Lieux de souvenirs. Triptyque.
Triptyque
« Carrefour », dans la banlieue de Montélimar. Un samedi après-midi. C’est la cohue. Forcément, c’est tellement petit, tout le monde se monte dessus, une veille de Noël. C’est le 6ème Père Noël que je vois de la journée. Je commence à me poser des questions. Les dames des caisses sont surchargées de travail. J’en vois même une qui engueule un client : « Maman, pourquoi elle crie la dame ? » « Ta gueule et avance ! On n’a pas que ça à foutre ! ». J’évite la torgnole. Les guirlandes au dessus de ma tête me donnent la nausée. On me bouscule, j’y vois rien, du moins rien au dessus d’1,20 mètre. Puis, tout à coup, tout le monde se met à crier, en même temps. Tout le monde cours, dans la même direction, en même temps. Je tombe à terre, j’évite les semelles. Un coup de feu. Trou noir.
Voiles, draps et baldaquin
Conte de fée, fleurs et parfums
Nous deux, dans ce halo de lumière
Nous deux, seuls en plein désert
La bougie répand son bonheur
Comme une onde qui nous enivre
Saoulés l’un de l’autre en cette heure
A jamais, cela nous fait vivre
Clair espoir, je ne rêve point
Non, que l’on ne me réponde pas
Je n’oublierai pas que lorsque tu es là
L’ivresse absolue n’échappe pas à mes mains
Nuit enchantée, ne cesse pas de sublimer
Chaque moment où les heures sont des minutes
Comme dans tes bras je me sens m’oublier
Happé dans une abysse, interminable chute.
La ferme du Périgord. La grange toujours vide ou presque. Mon
château. Le refuge de mes croisades. La vieille cabane, au bout de l’échelle.
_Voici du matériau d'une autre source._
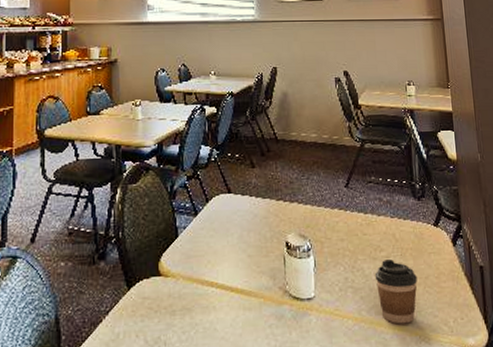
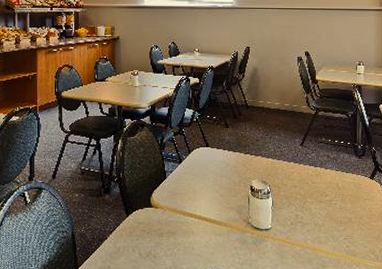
coffee cup: present [374,259,417,324] -> none [319,203,353,251]

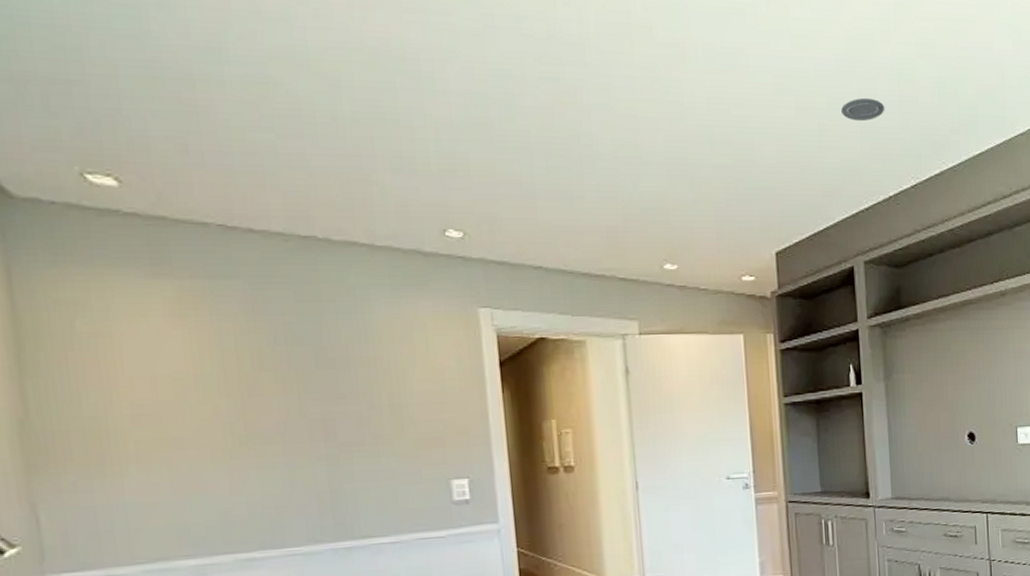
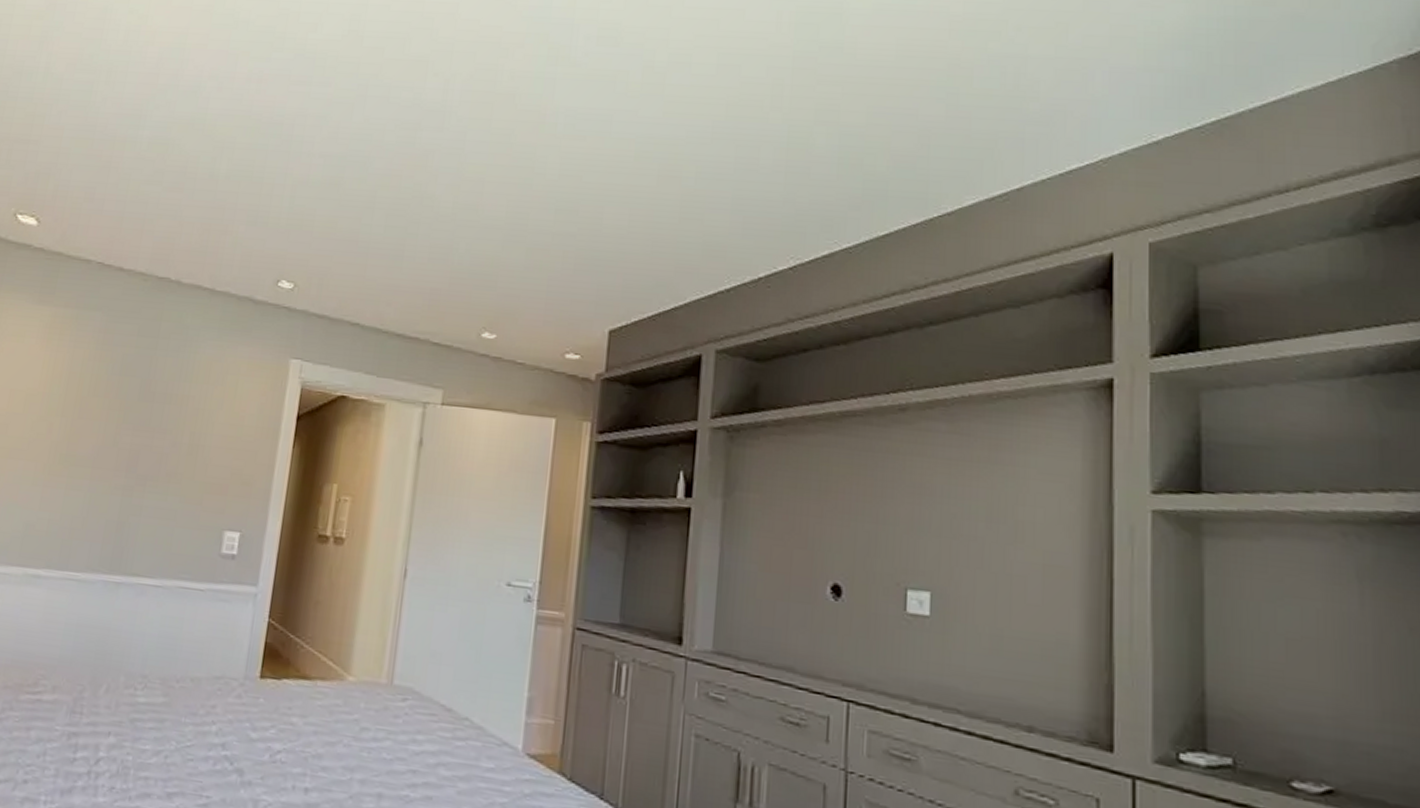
recessed light: present [841,97,885,122] -> none [712,167,767,193]

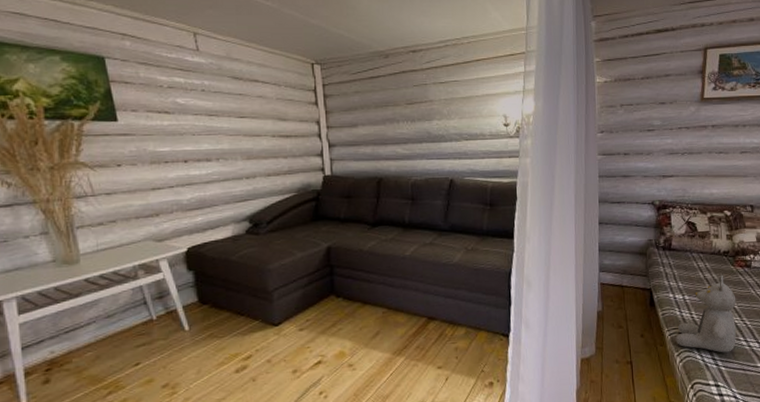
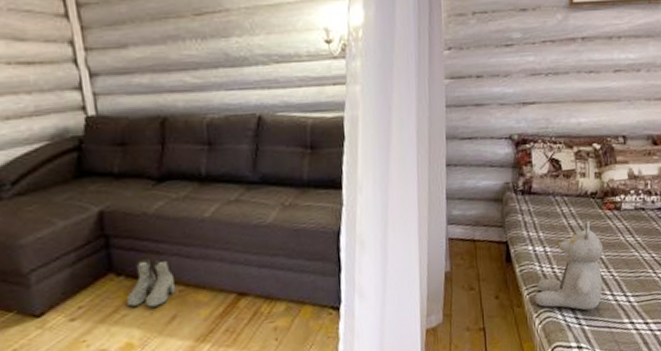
boots: none [342,285,380,324] -> present [126,258,175,308]

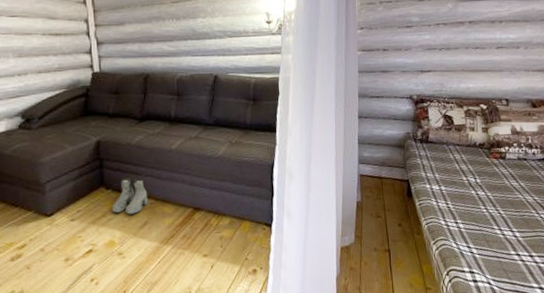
teddy bear: present [534,220,603,311] -> none [432,166,491,241]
L’odeur du foin encore présente alors qu’il n’y en a plus depuis des siècles.
Les hirondelles bâtisseuses, seules habitantes à temps plein. Les nuits d’été,
les soirs d’hiver. La lanterne inutilisée, inutilisable. Les fers à cheval.
Les matins de pluie, où le chagrin de mes grands-parents à
peine disparus se matérialise enfin. La tristesse enfermée dans certains cœurs
ressurgit. On n’oublie pas les présences. Les absents ne sont pas morts. Au
contraire ils sont là, dégoulinant et se mêlant à mes larmes. Ils s’immiscent
en moi, dans ma bouche, s’imbibant dans mes vêtements. Je suis eux à présent et
ils me donnent ce qu’ils leur restaient à m’offrir. Et je les reçois avec tout
l’honneur qu’il se doit. A vous, merci.